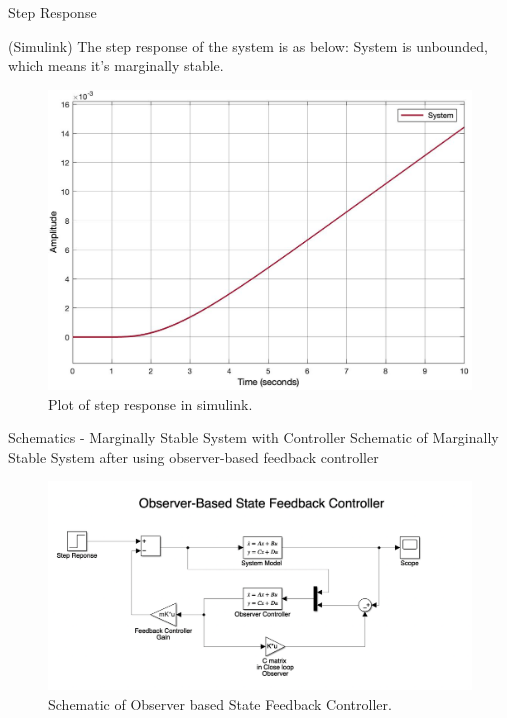 \documentclass[10pt,compress,mathserif]{beamer}
\begin{document}
\begin{frame}{Step Response}

(Simulink) The step response of the system is as below: System is unbounded, which means it's marginally stable. 
\vskip10pt
\begin{figure}[h!]
\centering
\includegraphics[scale=0.15]{UnstableSystem_response.jpg}
\caption{Plot of step response in simulink.}
\end{figure}

\end{frame}


\begin{frame}{Schematics - Marginally Stable System with Controller}
Schematic of Marginally Stable System after using observer-based feedback controller
\vskip10pt
\begin{figure}[h!]
\centering
\includegraphics[scale=0.3]{ObserverbasedSFC.jpeg}
\caption{Schematic of Observer based State Feedback Controller.}
\end{figure}

\end{frame}
\end{document}
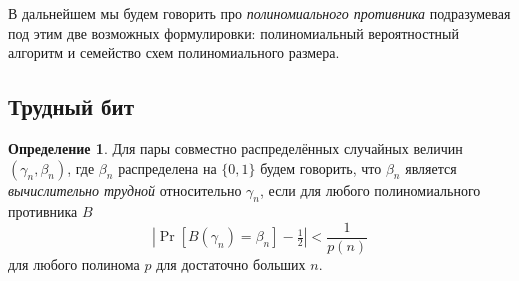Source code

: \documentclass[12pt]{article}
\newcommand{\bits}{\{0,1\}}
\theoremstyle{definition}
\newtheorem{definition}{Определение}[section]
\theoremstyle{plain}
\theoremstyle{remark}
\begin{document}
В дальнейшем мы будем говорить про \emph{полиномиального противника}
подразумевая под этим две возможных формулировки: полиномиальный
вероятностный алгоритм и семейство схем полиномиального размера.

\subsection{Трудный бит}
\begin{definition}
Для пары совместно распределённых случайных величин $(\gamma_n,\beta_n)$, где $\beta_n$ распределена на
$\bits$ будем говорить, что $\beta_n$ является \emph{вычислительно трудной} относительно $\gamma_n$, 
если для любого полиномиального противника $B$
$$\left|\Pr[B(\gamma_n) = \beta_n] - \tfrac12\right| < \frac{1}{p(n)}$$
для любого полинома $p$ для достаточно больших $n$.
\end{definition}
\end{document}
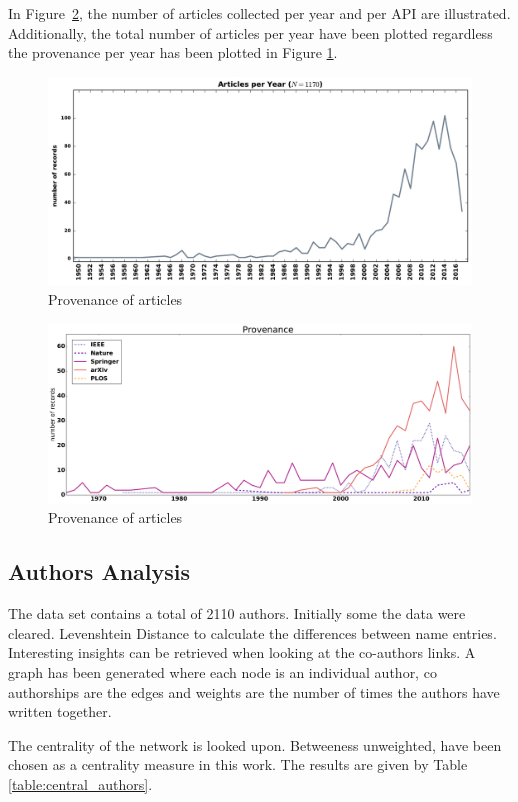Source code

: \documentclass{article}
\begin{document}
In Figure~\ref{fig:provenance}, the number of articles collected per year and 
per API are illustrated. Additionally, the total number of articles per year
have been plotted regardless the provenance per year has been plotted in Figure
\ref{fig:timeline_no_points}.

\begin{figure}[!hbtp]
    \centering
    \includegraphics[width=.8\textwidth]{./assets/images/timeline_no_points.pdf}
    \caption{Provenance of articles}
    \label{fig:timeline_no_points}
\end{figure}

\begin{figure}[!hbtp]
    \centering
    \includegraphics[width=.8\textwidth]{./assets/images/provenance.pdf}
    \caption{Provenance of articles}
    \label{fig:provenance}
\end{figure}

\subsection{Authors Analysis}
The data set contains a total of 2110 authors. Initially some the data were cleared.
Levenshtein Distance to calculate the differences between name entries. 
Interesting insights can be retrieved when looking at the co-authors links.
A graph has been generated where each node is an individual author, 
co authorships are the edges and weights are the number of times the authors 
have written together. 

The centrality of the network is looked upon. Betweeness unweighted, have been 
chosen as a centrality measure in this work. The results are given by Table
\ref{table:central_authors}.
\end{document}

**Work instruction:**
Show all lines above holding the word "bits".

**Result for this exercise:**
\newcommand{\bits}{\{0,1\}}
$\bits$ будем говорить, что $\beta_n$ является \emph{вычислительно трудной} относительно $\gamma_n$, 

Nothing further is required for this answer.